When we wanted to see a display of traditional native dancing, we would head for the hills surrounding Port Moresby. Part-way up the highway to the Sogeri Plateau, was the very nice Kokoda Trail Motel, complete with a restaurant/bar and swimming pool.
The children had a good time there and Sue and I enjoyed the cooler airs of the high ground. It was also here that local dancers would put on a traditional Asaro Mud Men show. This custom arose from the Eastern Highlands area near Goroka, where it is said that the men of the Asaro tribe were defeated in a battle with a neighbouring village. In order to redeem their honour, in the customary New Guinea way of 'payback', the warriors covered themselves in mud and wore ominous face masks as they launched a counter-attack. Thinking that they were being attacked by the ghosts of their enemies, the warriors of the other village fled the scene!
Driving past the harbour toward the northwest, one could access a group of low hills overlooking Port Moresby. We had some great sunset views of the harbour from that vantage point. While there, we were intrigued by these strange-looking plants which dotted the sides of these hills. I thought they were Palm trees of some sort but they are actually Cycads, not closely related to Palm trees at all.
Apparently, this ancient species of seed tree is a left-over from the Jurassic Period of 206-144 million years ago when they grew everywhere. For whatever reason, this species is now close to extinction in the wild.
Naturally, being located by the Coral Sea, there were quite a few things you could do on the water to amuse yourself. One of the first things we did was to take the 'Reef Explorer I' cruise out to some of the islands not far from Port Moresby.
It is always nice to catch some ocean breezes during the voyage and then have some fun in the water when the craft anchored at one of the islands. On this cruise, there was a good crowd of Aboriginals visiting from Australia, with a few of them sitting on the deck in this photo. Here, our oldest daughter is taking a leap off the back of the boat - I hope she is not tying to land in the dinghy!
Port Moresby National Museum, right next to the Parliament is a must see if you want to get some knowledge of the country’s cultural diversity (even though the museum is very… dusty and old setting) it even has an inner court with some parrots and other birds flying around you.
Once month, the Ela Beach Markt is THE place to go to buy local craft, and see a demonstration of Sing-sing! A MUST SEE!
An other nice market to buy hand-made craft is held in Boroko, the Boroko market, everyday except on WE, if my memory is exact!
The crocodile farm near Airways is an interesting place to see huge crocodile. They have seven of them. This place has no sign post, you’ll need someone who knows it to get there. Once there, there are nothing but huge ponds surrounded by fences, you’ll need to find one of the two keepers, one of them being dumb. They will show you the crocodiles, attract them. If you bring some frozen chicken, they’ll be delighted! They’ll feed the crocodile with it (they don’t have enough money to feed the crocodile as they should) and you’ll have a great show!!!
Next is the botanical garden, a little paradise place, very well tended and kept, with a wonderful orchid garden and bird cages. In one of them, if you find a guide in the park, you can enter the “cage” and see the birds without having to peak through fences! Great parrots, birds of paradise, cassowary! However, if you don’t have mosquito repellent lotion, the place can turn into a living hell!!!!
Out side port Moresby, going towards Sogeri (where the Kokoda trail starts) there is a beautiful national park (go with a 4 wheels car though, the road is really bumpy!). You’ll have a wonderful view over the Port Moresby area.

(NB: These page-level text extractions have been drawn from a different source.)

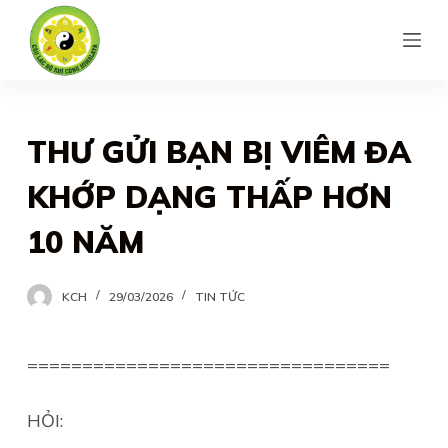
S
k
i
p
t
THƯ GỬI BẠN BỊ VIÊM ĐA
o
KHỚP DẠNG THẤP HƠN
c
o
10 NĂM
n
t
KCH
29/03/2026
TIN TỨC
e
n
=================================
t
HỎI:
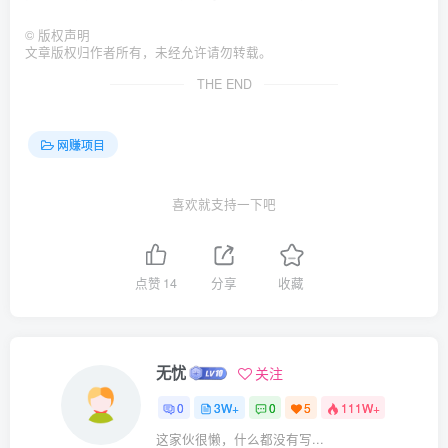
©
版权声明
文章版权归作者所有，未经允许请勿转载。
THE END
网赚项目
喜欢就支持一下吧
点赞
14
分享
收藏
无忧
关注
0
3W+
0
5
111W+
这家伙很懒，什么都没有写...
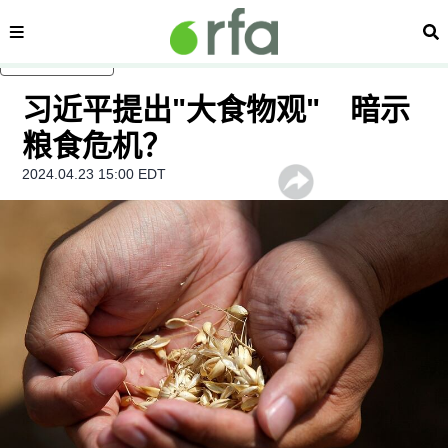
内容分类
搜
跳至主内容
习近平提出"大食物观" 暗示
粮食危机？
2024.04.23 15:00 EDT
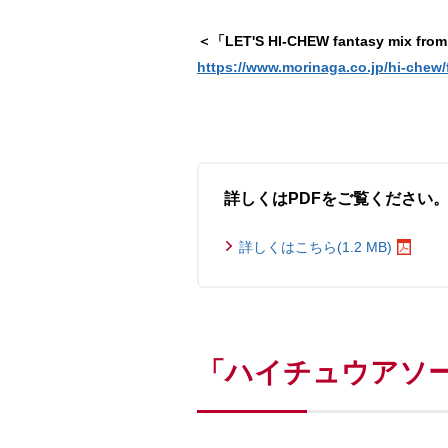
＜「LET'S HI-CHEW fantasy mix
https://www.morinaga.co.jp/hi-chew/
詳しくはPDFをご覧ください
詳しくはこちら(1.2 MB)
「ハイチュウアソ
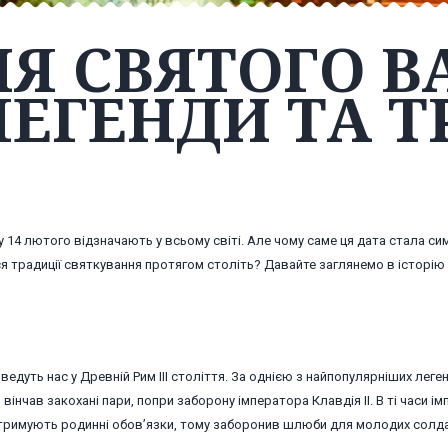
НЯ СВЯТОГО 
ЛЕГЕНДИ ТА Т
у 14 лютого відзначають у всьому світі. Але чому саме ця дата стала с
я традиції святкування протягом століть? Давайте заглянемо в історію
 ведуть нас у Древній Рим III століття. За однією з найпопулярніших леген
інчав закохані пари, попри заборону імператора Клавдія II. В ті часи і
х стримують родинні обов’язки, тому заборонив шлюби для молодих солда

Not far, there is the Sogeri town, with small market, and the school museum worth seeing (open on Sundays, yes!) and further away there is a dump in which there are wall paintings dating from the prehistoric time. Get directions from the local people. On your return you can stop close from a nice waterfall (you can miss the place easily, be for the look out for a small parking place next to a power line pylon giving on the edge of the road, then walk into the bushes around a big roc, find some stairs and follow the “path” until you reach a small platform from which you have a view over the waterfall!).
When visiting villages, I always have sonme candies for kids! You can make friends for life with a little menthos!!!
I was told that the Sepik area is wonderful, highlands as well, basically all of PNG is worth visiting if you have time and money (airfares are outrageous!). For more infos, go on the Lonely planet web site (lonelyplanet.com), even though it has not been updated for a while, there are good infos, and also on the “thorn tree” sectio.
Visit Bomana Cemetery if you get a chance. Suprisingly its the cemetery with the most Australians killed in Wars in the World.
Port Moresby is a young city. There's hardly any old colonial buildings to admire. One of the few that's still standing is the Post Office. It's been there since the early 1900's.
Go up to Paga Hill which has many nice houses overlooking the Coral Sea. It also has a fantastic view of Ela Beach. The road is quite steep and narrow. Be careful when driving up there.
A pleasant beach along the tip of Port Moresby. Nice houses atop the surrounding hills overlook the beach.
Walking around Port Moresby CBD gives you an idea about how the country is progressing. There are a few highrise glass towers which houses the country's main financial institutions.